PASSAGE TO READ:
• • •
And “outrage” is a fair reaction to the contents of Singh’s missive.
“We believe Israel’s illegal occupation of the Palestinian territories is at the centre of the challenges facing the Palestinian and Israeli people,” wrote Singh. This essentialist view ignores the reality that the occupation continues due to a complex interplay between anti-Israel terrorism, a lack of political will, and intractability around a two-state solution or some other coexistence plan that would lead to greater peace, which includes a lack of willingness to coexist from factions on both sides of the conflict.
“We all want to see a future where Israelis and Palestinians can live side by side, in peace,” Singh writes. But then he goes on to outline a list of grievances that places responsibility only on Israelis and which, therefore, is unlikely to do anything to realize such a future.
The demands include that the Canadian government increase funding to the United Nations Relief and Works Agency, “which supports Palestinian refugees.” The letter makes no reference to the controversial nature of UNRWA’s definition of refugees, which has refugee status passing down generations, thereby continually increasing their number, perpetuating rather than ameliorating the problem. Nor does the NDP letter mention the organization’s Palestinian education curriculum, which contains antisemitic elements that directly impede any progress towards peace in the region; allegations of corruption and mismanagement of the agency; and even UNWRA’s witting or unwitting aid of the terrorist group Hamas, with tunnels reportedly being found under UNRWA schools and rockets stored on their premises. Instead, the letter calls on Canada to “condemn the Israeli government’s attacks on civil society in Israel and Palestine, including the recent designation of six Palestinian human rights groups as ‘terrorist.’”
• • •
[Entries taken from a collection]
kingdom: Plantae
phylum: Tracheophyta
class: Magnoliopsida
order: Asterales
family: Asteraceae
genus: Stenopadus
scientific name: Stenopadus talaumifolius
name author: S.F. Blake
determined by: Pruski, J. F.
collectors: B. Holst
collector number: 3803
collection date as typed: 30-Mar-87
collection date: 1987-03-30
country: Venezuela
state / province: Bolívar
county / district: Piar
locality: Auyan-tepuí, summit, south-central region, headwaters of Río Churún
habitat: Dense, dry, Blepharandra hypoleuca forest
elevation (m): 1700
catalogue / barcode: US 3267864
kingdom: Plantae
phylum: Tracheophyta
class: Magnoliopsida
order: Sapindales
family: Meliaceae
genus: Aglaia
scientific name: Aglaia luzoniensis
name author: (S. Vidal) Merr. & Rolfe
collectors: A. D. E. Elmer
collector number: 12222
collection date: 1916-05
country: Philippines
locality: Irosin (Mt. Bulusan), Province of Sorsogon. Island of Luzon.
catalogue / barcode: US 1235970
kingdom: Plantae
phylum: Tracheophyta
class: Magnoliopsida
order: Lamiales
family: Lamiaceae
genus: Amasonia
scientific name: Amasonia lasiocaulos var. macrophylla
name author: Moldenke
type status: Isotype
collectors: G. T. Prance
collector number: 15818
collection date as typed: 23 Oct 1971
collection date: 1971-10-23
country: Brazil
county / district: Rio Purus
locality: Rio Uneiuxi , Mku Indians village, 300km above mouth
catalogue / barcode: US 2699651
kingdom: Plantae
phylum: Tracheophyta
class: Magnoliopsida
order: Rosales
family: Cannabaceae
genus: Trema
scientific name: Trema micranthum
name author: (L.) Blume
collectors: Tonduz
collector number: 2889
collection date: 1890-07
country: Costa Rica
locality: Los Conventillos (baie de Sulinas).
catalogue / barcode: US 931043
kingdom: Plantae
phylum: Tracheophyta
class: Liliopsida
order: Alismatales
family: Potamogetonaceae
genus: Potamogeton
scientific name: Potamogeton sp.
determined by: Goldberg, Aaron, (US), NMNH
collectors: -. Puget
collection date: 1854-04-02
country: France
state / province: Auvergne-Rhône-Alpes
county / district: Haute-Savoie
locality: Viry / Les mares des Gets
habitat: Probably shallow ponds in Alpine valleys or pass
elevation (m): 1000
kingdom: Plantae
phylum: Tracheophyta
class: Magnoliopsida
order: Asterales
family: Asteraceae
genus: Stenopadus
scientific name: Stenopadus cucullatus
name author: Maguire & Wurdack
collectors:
• • •
REQUIRED ACTION 1: Using the commentary above the listing, condense the paragraph beginning "The demands include" into a short bulleted list that keeps its main facts.
REQUIRED ACTION 2:
Answer these questions from the commentary above the listing:
(a) What does Singh's letter say is at the center of the challenges facing the Palestinian and Israeli people?
(b) According to the commentary, on whom does Singh's list of grievances place responsibility?
(c) How many Palestinian human rights groups does the letter say were recently designated as "terrorist"?

EXPECTED ANSWER 1:
- The letter asks the Canadian government to increase funding to the United Nations Relief and Works Agency (UNRWA), which it says "supports Palestinian refugees."
- It leaves out several problems with the agency:
  - its controversial definition of refugees, under which status passes down generations and keeps growing their number, perpetuating the problem
  - antisemitic elements in its Palestinian education curriculum that impede progress toward peace
  - allegations of corruption and mismanagement
  - its witting or unwitting aid to Hamas, with tunnels reportedly found under its schools and rockets stored on its premises
- Instead, the letter calls on Canada to condemn the Israeli government's attacks on civil society in Israel and Palestine, including the designation of six Palestinian human rights groups as "terrorist."

EXPECTED ANSWER 2:
(a) Israel's illegal occupation of the Palestinian territories.
(b) Only on Israelis.
(c) Six.